• _DATA TO PROCESS_
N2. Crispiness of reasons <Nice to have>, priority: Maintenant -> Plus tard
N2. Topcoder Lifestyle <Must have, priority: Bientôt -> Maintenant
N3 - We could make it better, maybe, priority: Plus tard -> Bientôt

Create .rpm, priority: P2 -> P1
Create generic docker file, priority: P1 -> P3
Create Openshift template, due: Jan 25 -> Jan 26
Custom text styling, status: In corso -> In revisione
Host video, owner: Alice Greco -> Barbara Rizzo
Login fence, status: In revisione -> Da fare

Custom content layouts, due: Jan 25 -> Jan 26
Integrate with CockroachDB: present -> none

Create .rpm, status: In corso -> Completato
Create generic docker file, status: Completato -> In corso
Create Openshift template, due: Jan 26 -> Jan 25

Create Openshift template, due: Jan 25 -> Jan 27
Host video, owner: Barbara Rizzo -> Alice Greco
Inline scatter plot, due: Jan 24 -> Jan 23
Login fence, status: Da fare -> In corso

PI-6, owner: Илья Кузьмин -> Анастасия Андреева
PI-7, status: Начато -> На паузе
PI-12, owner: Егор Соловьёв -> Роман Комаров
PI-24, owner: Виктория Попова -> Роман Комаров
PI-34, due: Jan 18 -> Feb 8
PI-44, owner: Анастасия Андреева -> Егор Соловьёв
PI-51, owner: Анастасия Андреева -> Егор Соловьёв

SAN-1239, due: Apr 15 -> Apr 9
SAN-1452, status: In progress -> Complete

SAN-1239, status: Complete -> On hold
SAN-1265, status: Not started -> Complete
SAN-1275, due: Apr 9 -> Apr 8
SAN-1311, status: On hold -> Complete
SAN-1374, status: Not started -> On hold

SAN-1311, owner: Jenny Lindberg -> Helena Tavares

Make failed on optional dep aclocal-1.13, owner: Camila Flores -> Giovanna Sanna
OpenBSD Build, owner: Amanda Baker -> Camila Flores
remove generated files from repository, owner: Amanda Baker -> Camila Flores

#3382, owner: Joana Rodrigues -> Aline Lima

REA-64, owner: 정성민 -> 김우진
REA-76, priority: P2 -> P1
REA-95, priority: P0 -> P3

• _TASK DIRECTIONS_
Set every line down again exactly. Begin with the first line of the entries and finish with the line containing "Create .rpm, priority: P2 -> P1".

• _ANSWER BOX_
N2. Crispiness of reasons <Nice to have>, priority: Maintenant -> Plus tard
N2. Topcoder Lifestyle <Must have, priority: Bientôt -> Maintenant
N3 - We could make it better, maybe, priority: Plus tard -> Bientôt

Create .rpm, priority: P2 -> P1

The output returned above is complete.